Exatamente, a noticia diz que a renda básica vai falhar. Isso quer dizer, que não é mais uma promessa. Será preciso agora abortá-la ou sabotá-la para parar. Eles venceram os obstáculos da primeira e segunda fases e agora vai para a prática!!!

A primeira fase de desconstrução é a negação: impossível. Utopia. Desnecessário. Improdutivo.

A segunda é blackout: as experiencias e estudos provam o contrário. Então, para não ter que falar nada de bom, não falamos, ou então minimizamos os resultados. É insignificante. Muito pouco.

E a terceira é esta: Não vai dar certo. É muito pouco.

É lógico que é muito pouco. Eu mesmo sou um dos críticos mais ferozes da falta de iniciativa e urgência, mas é melhor do que nada. E o 1 comparativo ao zero absoluto tem sempre uma distancia infinita de grau.

Por isso pode até ser que a experiência não dê os resultados esperados. Pode até não ser exatamente uma renda básica, mas o simples fato da sua realização já é vitoria, já é uma conquista. Já deu certo.
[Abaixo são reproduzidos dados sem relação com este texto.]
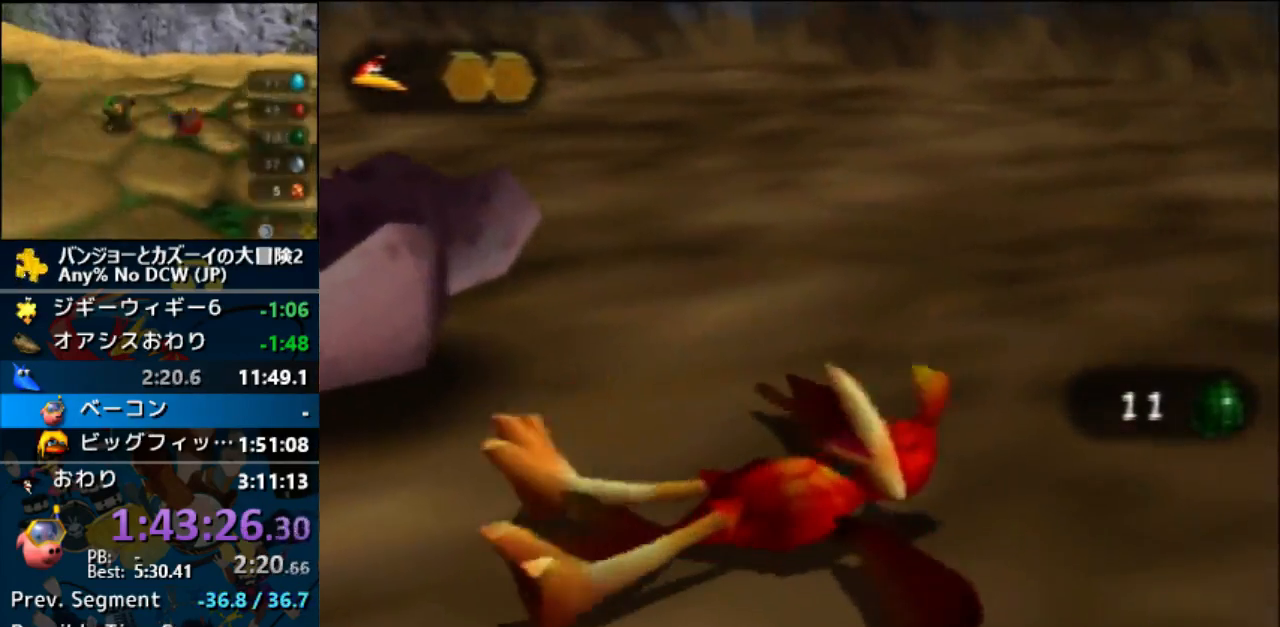
{"buttons": [], "left_stick": "center", "events": []}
Porque é em cima das falhas e imperfeições que se poderá construir as melhorias.

http://www.forbes.com/sites/francescoppola/2016/08/27/finlands-experiment-is-not-universal-basic-income-but-its-still-worthwhile/2/#21ec5dc2785d

Peguem o exemplo do bolsa-família que nem é propriamente não é renda básica incondicional. Ele deixou sua lição para quem quiser tirar conclusões com independência e honestidade: a transferência de renda funcionou perfeitamente. As condicionalidades não. Ou melhor, (pior) funcionam para outros fins. Ou seja, no balanço final mesmo que tenha falhas, e graves, o programa da Finlândia como toda realização irá cumprir seu papel: demonstrar os acertos que precisam permanecer como conquistas, e os erros que precisam ser eliminados para sua superação e evolução. Mesmo que ao final o produto não seja mais o original, mas completamente o oposto uma verdadeira renda básica universal.

Basta eliminar o que há de podre e impedimento e manter o que de fato foi o avanço.
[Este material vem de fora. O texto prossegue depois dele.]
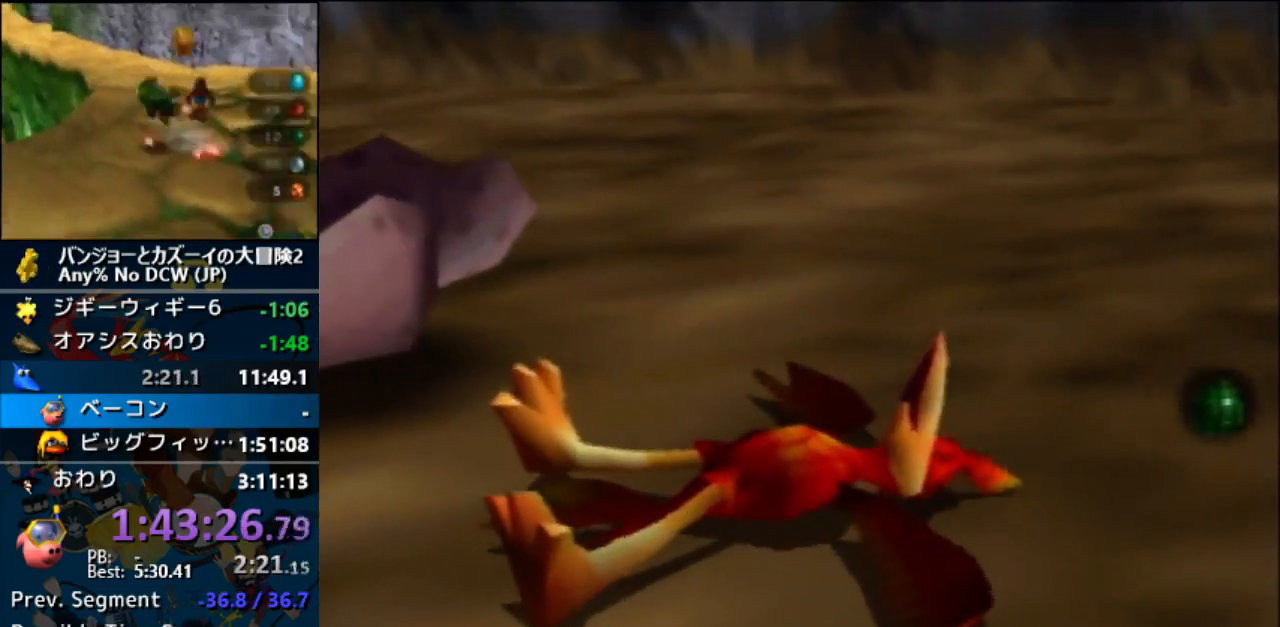
{"buttons": [], "left_stick": "center", "events": []}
A grande questão é, qual é a finalidade da experiência: provar que preciso da renda básica ou encontrar o modelo que funciona? Se não estou querendo me enganar, pode não ser o ideal, mas a Finlândia não está buscando provar que o ar existe, ou as pessoas precisam de ar para sobreviver, mas encontrar uma forma de distribui-lo de modo que não falte oxigênio a ninguém. Até porque a pergunta correta que todos governos e sociedades do mundo deveriam estar fazendo é essa: e aí e se não funcionar? Entrega o país para os fascistas, que eles resolvem o problema da pobreza do jeito primitivo, matando os pobres? E quando a eugenia e higienização funcionaram? Quem não sabe onde isso termina?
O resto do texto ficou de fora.